RC Pro, cyber, protection juridique : trois tiroirs
Cyber : souvent frais de remise en état, expert, parfois notification, parfois perte d’exploitation après délai. RC Pro : réclamations de tiers (un client qui dit que vos emails l’ont phishing). Protection juridique : plainte, litige prestataire. Ne forcez pas tout dans un seul email. « Merci d’indiquer la garantie mobilisée ; pièces ci-jointes ; préjudice encore en cours d’évaluation ».
Si vous n’avez que la RC Pro, déclarez quand même. Le gestionnaire dira non, ou oui sur un volet. Un silence de votre côté ferme la porte. Un non écrit documente.
Multirisque pro « bris de machine » ne couvre généralement pas un malware. Ne perdez pas trois semaines sur ce contrat-là sauf si une clause cyber y a été greffée.
Délais de déclaration et ce qui les rate
Le contrat fixe un délai à partir de la connaissance du sinistre. Le week-end, l’agence fermée, « on voulait nettoyer avant » : mauvaises raisons pour l’assureur. Un mail de deux lignes J0 (« découverte, copies en cours, constat à suivre ») protège le délai. Le roman vient après.
Ce qui rate : déclarer un mois plus tard après réinfection, déclarer seulement la perte de CA sans incident technique, déclarer après avoir payé une rançon sans en parler. Rectifiez dès que vous apprenez un fait nouveau (fuite plus large, second site).
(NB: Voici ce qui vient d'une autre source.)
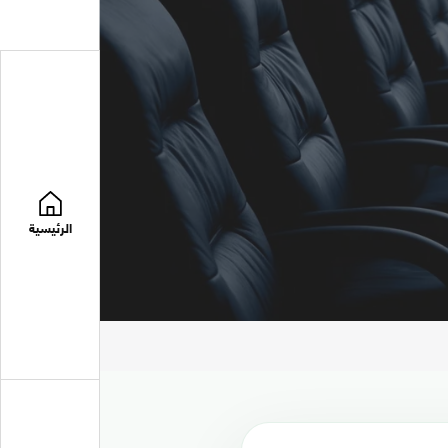
الرئيسية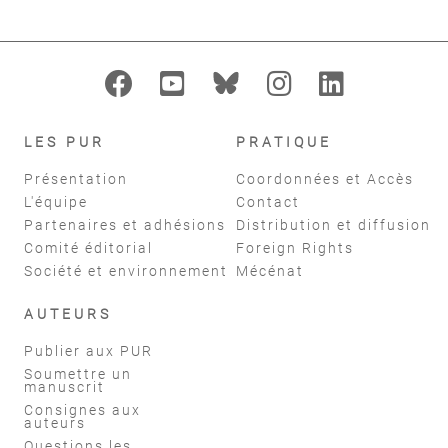
LES PUR
PRATIQUE
Présentation
Coordonnées et Accès
L'équipe
Contact
Partenaires et adhésions
Distribution et diffusion
Comité éditorial
Foreign Rights
Société et environnement
Mécénat
AUTEURS
Publier aux PUR
Soumettre un
manuscrit
Consignes aux
auteurs
Questions les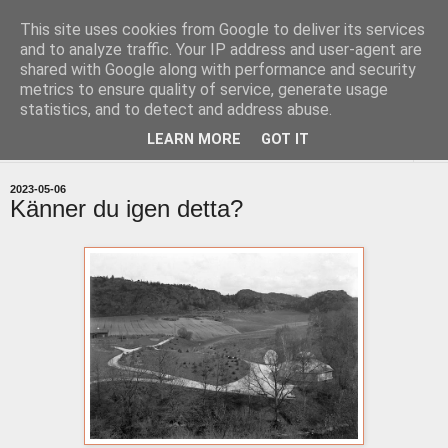
This site uses cookies from Google to deliver its services
uddevallabloggen.se
and to analyze traffic. Your IP address and user-agent are
shared with Google along with performance and security
metrics to ensure quality of service, generate usage
med stort och smått från Uddevallas horisont
statistics, and to detect and address abuse.
LEARN MORE
GOT IT
▼
2023-05-06
Känner du igen detta?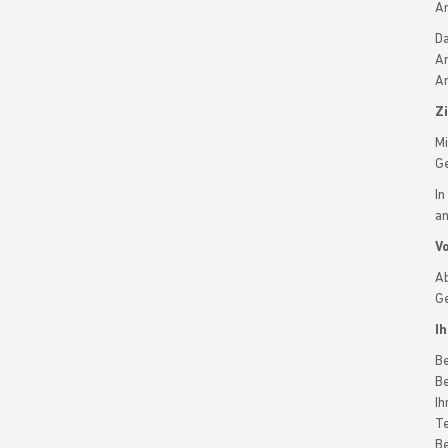
Ar
Da
Ar
Ar
Zi
Mi
Ge
In
an
V
Ab
Ge
Ih
Be
Be
Ih
Te
Be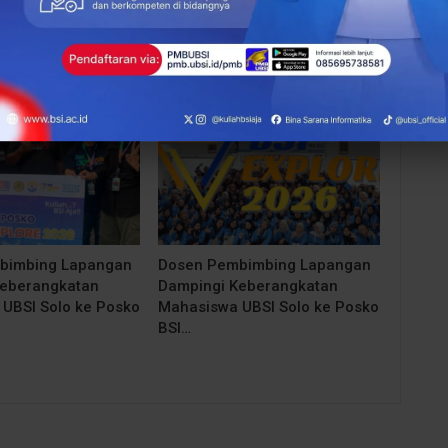
More From Author
BERITA
bimbing Lapangan
Dosen Pembimbing Lapangan
Keberangkatan
Dampingi Keberangkatan
UBSI Solo ke Posko
Mahasiswa UBSI Solo ke Posko
BSI…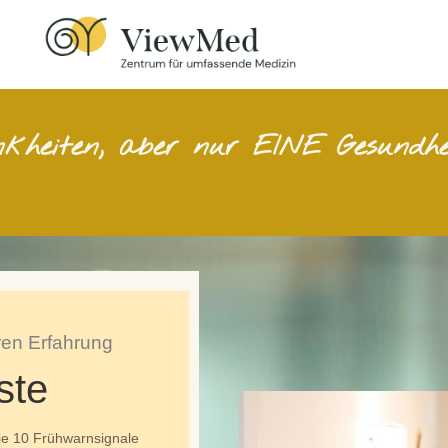
ankheiten, aber nur EINE Gesundhe
ren Erfahrung
ste
die 10 Frühwarnsignale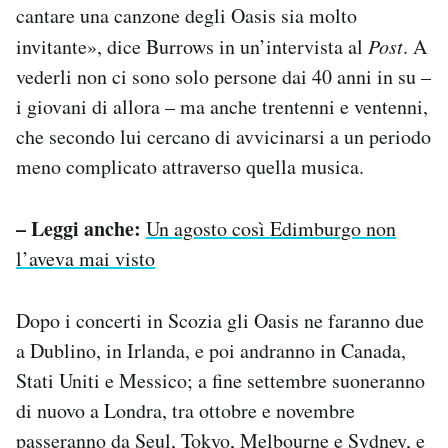
cantare una canzone degli Oasis sia molto
invitante», dice Burrows in un’intervista al
Post
. A
vederli non ci sono solo persone dai 40 anni in su –
i giovani di allora – ma anche trentenni e ventenni,
che secondo lui cercano di avvicinarsi a un periodo
meno complicato attraverso quella musica.
– Leggi anche:
Un agosto così Edimburgo non
l’aveva mai visto
Dopo i concerti in Scozia gli Oasis ne faranno due
a Dublino, in Irlanda, e poi andranno in Canada,
Stati Uniti e Messico; a fine settembre suoneranno
di nuovo a Londra, tra ottobre e novembre
passeranno da Seul, Tokyo, Melbourne e Sydney, e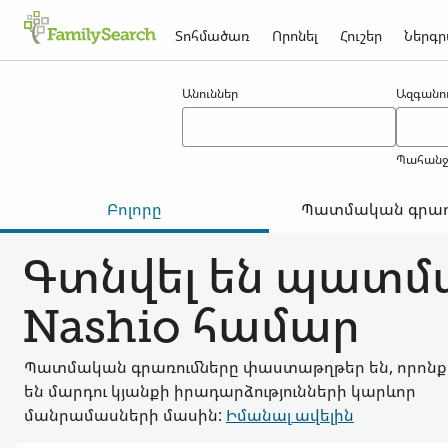
Տոհմածառ
Որոնել
Հուշեր
Ներգր
Արդյունքներ nashio -ի համար
Անուններ
Ազգանու
Պահանջվ
Բոլորը
Պատմական գրառ
Գտնվել են պատմ
Nashio համար
Պատմական գրառումները փաստաթղթեր են, որոնք
են մարդու կյանքի իրադարձությունների կարևոր
մանրամասների մասին:
Իմանալ ավելին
La levée Google n’est pas le sinistre. C’est une conséquence. Ne attendez pas Safe Browsing vert pour écrire.
Pièces types, dans un seul envoi
Attestation, n° contrat, RIB si demandé, chronologie d’une page, captures (URL visible), email d’abus PDF, extrait de constat, ticket hébergeur, devis/facture en cours, éventuellement plainte. Lien vers l’archive lourde, pas 8 Go en pièce jointe. Mentionnez les données personnelles si le dump en contient : canal sécurisé.
Complétez : entrée identifiée, fin d’intervention, préjudice (CA, pubs coupées, honoraires). Un sinistre se clôture, il ne se noie pas dans 40 emails sans objet.
Nous fournissons un constat d’intervention utilisable dans ce sac. Nous ne déclarons pas à votre place, nous ne « nous occupons pas de la CNIL à votre place ». Créer un espace ne remplace pas le courtier.
- Mail J0 pour le délai.
- Sac de pièces dès que disponible.
- Compléments datés, même n° de sinistre.